╭─ SUPPLIED PASSAGE
2. Need the ability to filter on platform development – I want to see related classes, properties, and members without losing context. The TOC control takes a lot of time to load and find related APIs.
3. Search results are not what’s expected – Searching for an application programming interface (API) often doesn’t land within the top search results. There is a lack of trust due to cross-site navigation doesn’t behave as expected.
On-Premise Field Research I was lucky enough to have a dedicated researcher assigned to understand the developer’s pain points. First, I outlined two likely scenarios in the ongoing search for the proper API.
Developer 1 needs to identify and learn the right JavaScript API to accomplish a specific development task. He starts by investigating which API is right for his needs.
He’ll first search using keywords in Google until he finds an API that strongly resembles what he needs. He’ll then forage by browsing reference pages (and all related “See Also” pages) for sibling APIs to build a mental map of the API surface. Ultimately, Dev 1 wants to be confident that he’s using the optimal, best-matched API for the task. For example, in implementing a fly-out menu, Dev 1 reviewed related APIs to check whether the best solution may be a subclass of the API he was looking at.
Then, he’ll learn the API and follow the link from the API page to the applicable code samples, download them, and play with the samples to learn the API space – and confirm he’s indeed found the right API. About 80% of the time, he’ll find what needs to identify the right API and know how to use it through this strategy.
Developer 2 starts by finding the right class/API. When he isn’t sure what JavaScript API or class to use, he’ll start by typing stuff into Visual Studio to see whether IntelliSense helps him find it. But often, it just gives a list of every object available – this doesn’t help him.
If he can’t find the proper API or class using IntelliSense, he’ll next search his browser bookmarks (via autocomplete) and then search MSDN via Google. He’ll pick the class or function that looks highest-level or most relevant and browse through the QuickStart, Code Samples, and Guides to understand the API.
╰─
▸ TASK 1:
Translate this sentence from the passage on developer API research into Spanish: "He starts by investigating which API is right for his needs."
▸ TASK 2:
Carry the passage on how developers search for the right API forward from its last sentence.
The listing is separate material from the passage on developer API research.
╭─ RECORDS PROVIDED
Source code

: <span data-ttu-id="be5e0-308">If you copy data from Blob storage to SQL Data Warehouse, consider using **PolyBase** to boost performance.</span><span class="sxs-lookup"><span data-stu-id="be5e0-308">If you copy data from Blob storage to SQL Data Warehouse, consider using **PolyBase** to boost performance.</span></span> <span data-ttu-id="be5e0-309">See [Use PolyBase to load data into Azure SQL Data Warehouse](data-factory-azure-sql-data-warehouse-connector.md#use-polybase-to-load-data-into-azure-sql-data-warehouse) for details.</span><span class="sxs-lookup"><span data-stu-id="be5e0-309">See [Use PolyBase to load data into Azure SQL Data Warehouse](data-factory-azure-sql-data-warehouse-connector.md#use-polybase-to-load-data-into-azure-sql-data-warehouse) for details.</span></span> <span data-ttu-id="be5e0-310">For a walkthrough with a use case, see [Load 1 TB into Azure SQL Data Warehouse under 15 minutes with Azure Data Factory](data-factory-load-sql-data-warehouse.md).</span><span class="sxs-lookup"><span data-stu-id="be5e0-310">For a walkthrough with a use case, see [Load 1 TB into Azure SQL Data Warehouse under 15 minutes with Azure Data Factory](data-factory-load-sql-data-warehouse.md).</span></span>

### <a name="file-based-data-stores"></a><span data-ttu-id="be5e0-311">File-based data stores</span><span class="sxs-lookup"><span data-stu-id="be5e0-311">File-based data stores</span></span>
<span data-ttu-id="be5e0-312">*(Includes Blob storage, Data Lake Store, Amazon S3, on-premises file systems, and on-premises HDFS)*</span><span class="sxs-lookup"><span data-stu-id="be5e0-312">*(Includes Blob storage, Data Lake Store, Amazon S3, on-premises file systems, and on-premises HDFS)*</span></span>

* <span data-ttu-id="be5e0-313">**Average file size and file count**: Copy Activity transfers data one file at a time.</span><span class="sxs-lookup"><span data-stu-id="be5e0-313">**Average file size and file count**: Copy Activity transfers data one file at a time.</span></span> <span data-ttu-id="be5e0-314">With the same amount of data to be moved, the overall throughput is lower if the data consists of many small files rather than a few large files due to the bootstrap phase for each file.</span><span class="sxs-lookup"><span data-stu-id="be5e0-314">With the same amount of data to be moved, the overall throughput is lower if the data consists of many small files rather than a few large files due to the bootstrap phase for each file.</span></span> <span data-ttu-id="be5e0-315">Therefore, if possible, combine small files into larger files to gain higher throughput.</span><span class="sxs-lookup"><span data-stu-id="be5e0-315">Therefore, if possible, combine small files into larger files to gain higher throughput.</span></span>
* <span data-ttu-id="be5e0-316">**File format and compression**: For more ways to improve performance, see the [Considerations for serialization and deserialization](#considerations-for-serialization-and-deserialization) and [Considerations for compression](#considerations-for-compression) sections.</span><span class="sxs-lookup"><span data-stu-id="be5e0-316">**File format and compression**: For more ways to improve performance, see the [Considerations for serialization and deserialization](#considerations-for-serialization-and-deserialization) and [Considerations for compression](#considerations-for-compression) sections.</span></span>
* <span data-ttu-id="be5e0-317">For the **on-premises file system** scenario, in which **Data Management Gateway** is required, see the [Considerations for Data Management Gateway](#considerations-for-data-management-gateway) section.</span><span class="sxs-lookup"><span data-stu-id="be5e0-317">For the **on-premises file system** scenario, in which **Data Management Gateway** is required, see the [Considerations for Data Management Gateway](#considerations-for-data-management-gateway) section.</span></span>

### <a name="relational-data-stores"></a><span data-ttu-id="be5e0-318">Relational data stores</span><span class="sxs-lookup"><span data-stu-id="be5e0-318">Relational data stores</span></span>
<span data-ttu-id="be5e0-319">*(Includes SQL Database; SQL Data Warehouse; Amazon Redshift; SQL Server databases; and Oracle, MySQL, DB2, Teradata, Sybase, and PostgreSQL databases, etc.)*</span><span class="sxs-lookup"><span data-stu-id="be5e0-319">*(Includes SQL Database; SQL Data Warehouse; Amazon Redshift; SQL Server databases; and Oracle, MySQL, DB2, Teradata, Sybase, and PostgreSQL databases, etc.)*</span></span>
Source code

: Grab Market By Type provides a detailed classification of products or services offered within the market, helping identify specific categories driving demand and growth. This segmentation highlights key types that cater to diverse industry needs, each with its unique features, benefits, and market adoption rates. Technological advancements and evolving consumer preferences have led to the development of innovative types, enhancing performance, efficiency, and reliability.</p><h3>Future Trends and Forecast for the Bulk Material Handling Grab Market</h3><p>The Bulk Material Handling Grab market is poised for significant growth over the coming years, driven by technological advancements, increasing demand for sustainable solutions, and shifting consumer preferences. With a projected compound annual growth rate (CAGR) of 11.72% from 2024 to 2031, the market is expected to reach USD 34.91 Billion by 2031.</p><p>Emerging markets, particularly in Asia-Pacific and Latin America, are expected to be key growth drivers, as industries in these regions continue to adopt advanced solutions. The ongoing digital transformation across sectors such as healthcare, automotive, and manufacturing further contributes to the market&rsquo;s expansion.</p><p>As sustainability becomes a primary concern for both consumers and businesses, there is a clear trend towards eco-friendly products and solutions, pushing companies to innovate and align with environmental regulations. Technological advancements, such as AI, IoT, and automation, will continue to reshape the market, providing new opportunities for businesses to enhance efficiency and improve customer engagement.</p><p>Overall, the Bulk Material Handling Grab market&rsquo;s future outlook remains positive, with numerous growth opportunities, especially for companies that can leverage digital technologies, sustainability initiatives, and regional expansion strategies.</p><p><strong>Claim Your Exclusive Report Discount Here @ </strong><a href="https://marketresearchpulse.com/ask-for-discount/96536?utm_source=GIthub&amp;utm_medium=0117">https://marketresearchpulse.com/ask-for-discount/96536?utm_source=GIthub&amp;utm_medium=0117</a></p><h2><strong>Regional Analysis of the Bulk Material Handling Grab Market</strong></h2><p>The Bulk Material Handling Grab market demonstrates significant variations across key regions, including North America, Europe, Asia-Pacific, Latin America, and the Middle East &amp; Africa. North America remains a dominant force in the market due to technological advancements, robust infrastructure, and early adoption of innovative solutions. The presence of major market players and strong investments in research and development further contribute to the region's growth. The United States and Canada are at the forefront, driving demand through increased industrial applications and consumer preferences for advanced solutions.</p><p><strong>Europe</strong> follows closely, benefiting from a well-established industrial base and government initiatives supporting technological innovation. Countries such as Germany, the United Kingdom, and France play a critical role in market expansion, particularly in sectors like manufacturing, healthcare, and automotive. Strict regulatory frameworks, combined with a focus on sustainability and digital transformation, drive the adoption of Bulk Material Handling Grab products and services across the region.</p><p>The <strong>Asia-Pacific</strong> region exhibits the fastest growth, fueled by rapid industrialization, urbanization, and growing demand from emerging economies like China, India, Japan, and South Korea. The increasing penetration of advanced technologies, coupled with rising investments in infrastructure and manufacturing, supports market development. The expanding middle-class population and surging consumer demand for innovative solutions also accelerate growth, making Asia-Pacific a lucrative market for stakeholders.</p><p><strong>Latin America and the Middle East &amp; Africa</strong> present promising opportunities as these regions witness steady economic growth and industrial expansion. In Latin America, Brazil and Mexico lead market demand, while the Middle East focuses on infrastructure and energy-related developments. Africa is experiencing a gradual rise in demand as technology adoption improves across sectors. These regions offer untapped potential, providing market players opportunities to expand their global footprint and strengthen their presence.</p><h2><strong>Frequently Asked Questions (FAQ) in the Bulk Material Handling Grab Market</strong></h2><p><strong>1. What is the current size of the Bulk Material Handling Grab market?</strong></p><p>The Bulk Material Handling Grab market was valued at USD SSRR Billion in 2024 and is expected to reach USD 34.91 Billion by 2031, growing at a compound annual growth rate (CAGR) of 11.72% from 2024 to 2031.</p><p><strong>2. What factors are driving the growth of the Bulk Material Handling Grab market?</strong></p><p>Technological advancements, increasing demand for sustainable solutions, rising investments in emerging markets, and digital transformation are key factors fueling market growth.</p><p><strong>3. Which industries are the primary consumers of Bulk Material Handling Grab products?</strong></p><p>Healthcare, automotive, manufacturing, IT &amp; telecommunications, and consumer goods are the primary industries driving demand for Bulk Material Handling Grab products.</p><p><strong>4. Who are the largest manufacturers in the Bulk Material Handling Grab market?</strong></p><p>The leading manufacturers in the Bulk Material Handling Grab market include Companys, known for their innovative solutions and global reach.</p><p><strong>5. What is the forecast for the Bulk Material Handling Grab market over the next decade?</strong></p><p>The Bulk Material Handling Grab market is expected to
╰─
▸ ANSWER SPACE 1:
Empieza por investigar qué API es la adecuada para sus necesidades.

▸ ANSWER SPACE 2:
If it’s still unclear how the API works, Dev 2 looks harder for code samples. He’ll start with a Samples Gallery search, and if that doesn’t work, he’ll search through a downloaded .zip file of our code samples. If Dev 2 isn’t sure how to use the API to implement his feature, he’ll try searching Google and/or Stack Overflow more broadly. He’ll abandon implementing the feature if he still can’t figure it out. Dev 2 has also abandoned less essential features that would have added improvements to his app – such as a neat visual effect or transition – when it’s unclear from the online docs what he needs to know to implement them.
Improve Search – MVP This section describes a typical usage scenario for a developer arriving from a search landing (parachuting in) on a deep API reference page and adding checkboxes to the navigation control to quickly and easily navigate to a different presentation API.
Overview & Scope: Windows store APIs are the backbone of any app. For Windows apps to be successful, developers must be able to quickly and easily find relevant APIs, thus improving app quality and speeding up development time.
Research: From developer feedback, the AppBar API control uses similar namespaces for two different platforms; devs are frustrated by not being able to quickly pivot to their type of platform from so many languages (VB, XAML, HTML, JS, C, Win32 + DirectX, etc.) when searching. Research validated that developers are confused by the MS namespaces and are not finding the appropriate APIs for their application.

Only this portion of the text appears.